Como as usinas solares de Benban, no Egito, a instalação de Noor, no Marrocos, é uma das maiores do mundo e deveria reduzir a dependência do país do carvão.  Em vez disso, enviará a energia para a Europa, enquanto a maior parte da energia de Marrocos continua a vir da queima de carvão importado.

Rabat e Londres também estão se preparando para construir o maior cabo de energia submarino do mundo para fornecer energia renovável do Marrocos para Devon, no sudoeste do Reino Unido.

Além disso, tanto o Egito quanto o Marrocos também estão planejando fabricar hidrogênio e amônia “verdes”, feitos com energia “renovável”, para exportação para a Europa. Esses planos não vêm sem grandes consequências ambientais e sociais para os países do norte da África.

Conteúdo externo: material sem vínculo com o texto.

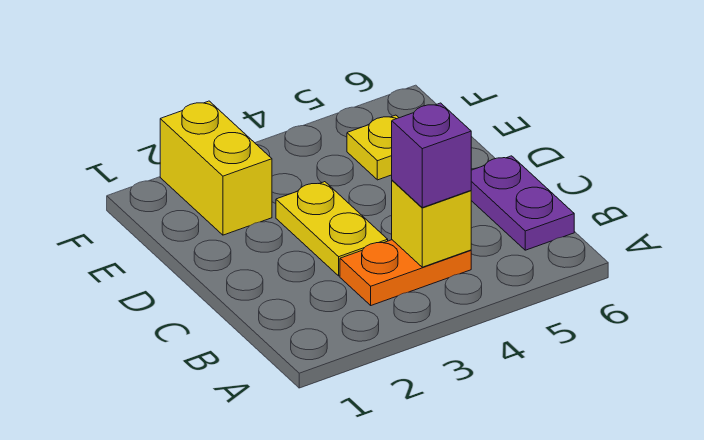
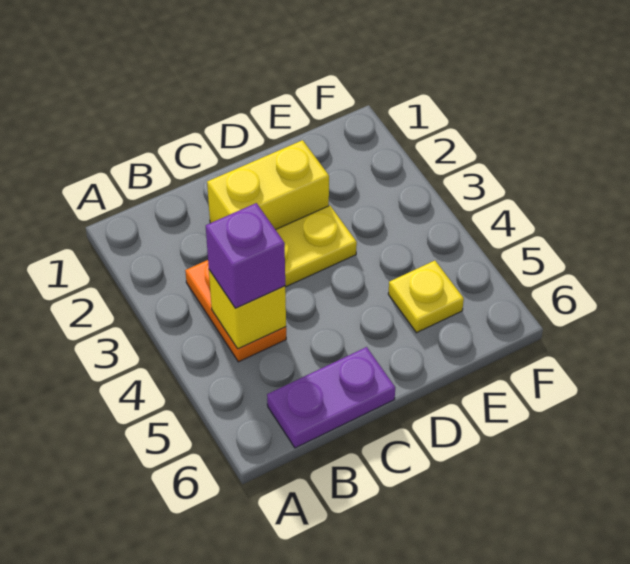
yellow brick E2:F2 level 1 -> yellow brick C2:D2 level 1

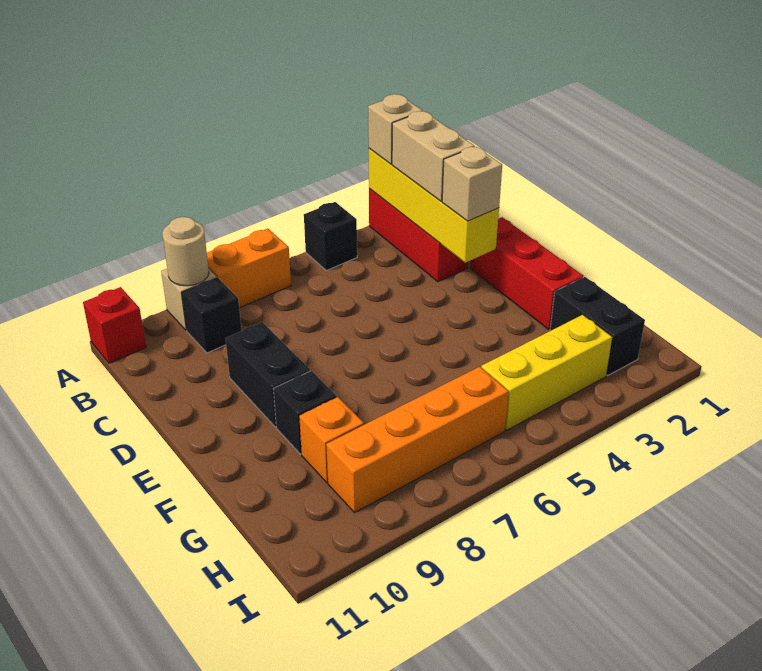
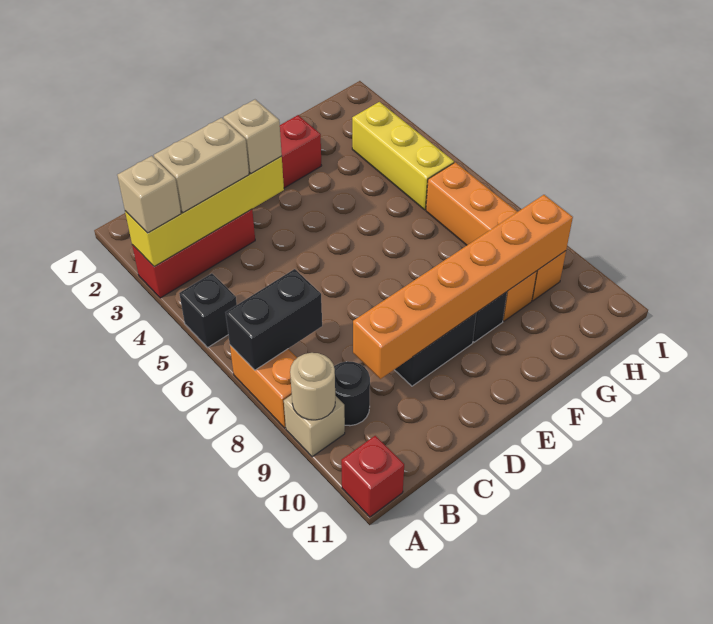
black brick B9 level 1 -> black round brick B9 level 1
none -> orange brick C9:H9 level 2
black brick G2:H2 level 1 -> black brick A7:B7 level 2

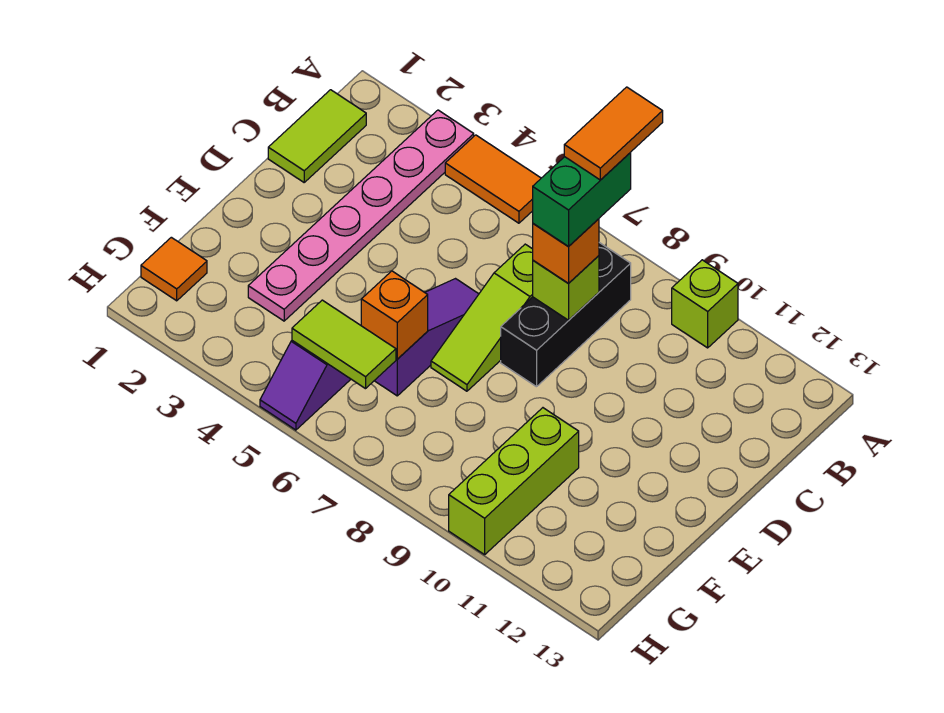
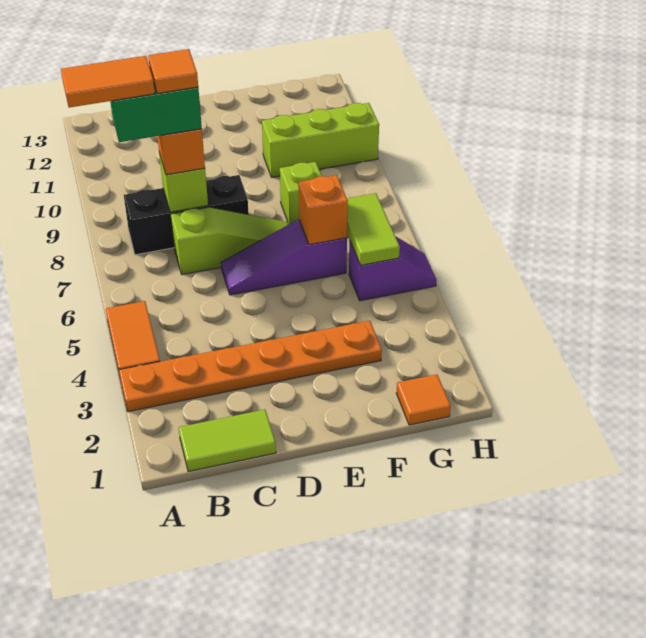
pink plate A3:F3 level 1 -> orange plate A3:F3 level 1
lime brick A10 level 1 -> lime brick F8 level 1
none -> orange tile C8 level 5

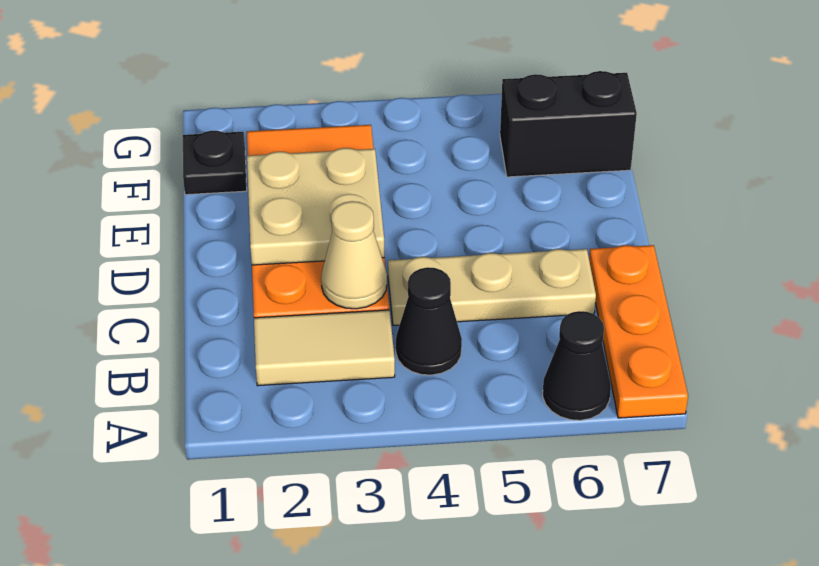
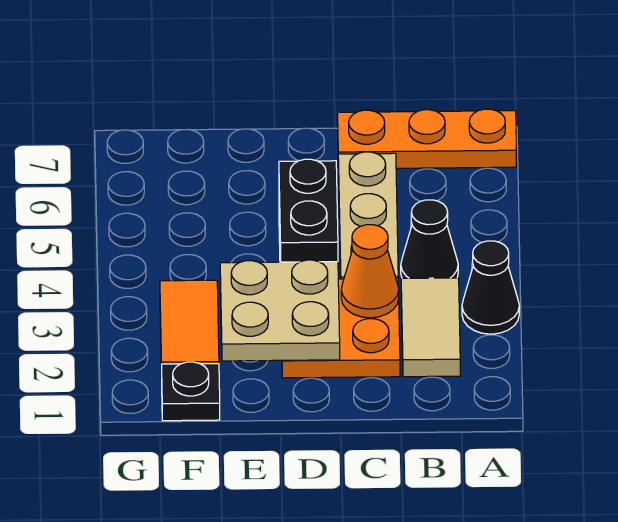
black cone A6 level 1 -> black cone A3 level 1
tan cone C3 level 2 -> orange cone C3 level 2
black brick F6:F7 level 1 -> black brick D4:D5 level 1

A escala maciça dos projetos, que muitas vezes possuem centenas de quilômetros quadrados, significa que os ecossistemas do deserto são destruídos, e as tribos nômades estão perdendo seus meios de subsistência, pois os projetos também monopolizam os escassos recursos hídricos.

Devido ao ressentimento local e aos enormes investimentos internacionais, as áreas ao redor das instalações de energia também se tornam completamente militarizadas, com torres de vigilância para proteger a infraestrutura e a água. Mais sobre isso em Yale Environment 360:

Atman Aoui, presidente da Associação Marroquina de Mediação, uma ONG, vê grandes projetos de renováveis como o parque solar Noor como parte de uma tentativa mais ampla de assumir o controle de regiões desérticas que anteriormente eram domínio de grupos tribais. A grande escala dos projetos está “desafiando suposições de que uma transição energética de baixo carbono é inerentemente progressiva”, diz ele.

Observando o uso de grandes quantidades de água pelo esquema, ele acrescenta: “A ironia de que um projeto destinado a mitigar as mudanças climáticas esteja apenas piorando os efeitos das mudanças climáticas em uma das regiões mais pobres e com mais estresse hídrico do Marrocos, não serve para os moradores”.

Isso é aparentemente apenas a vida na selva.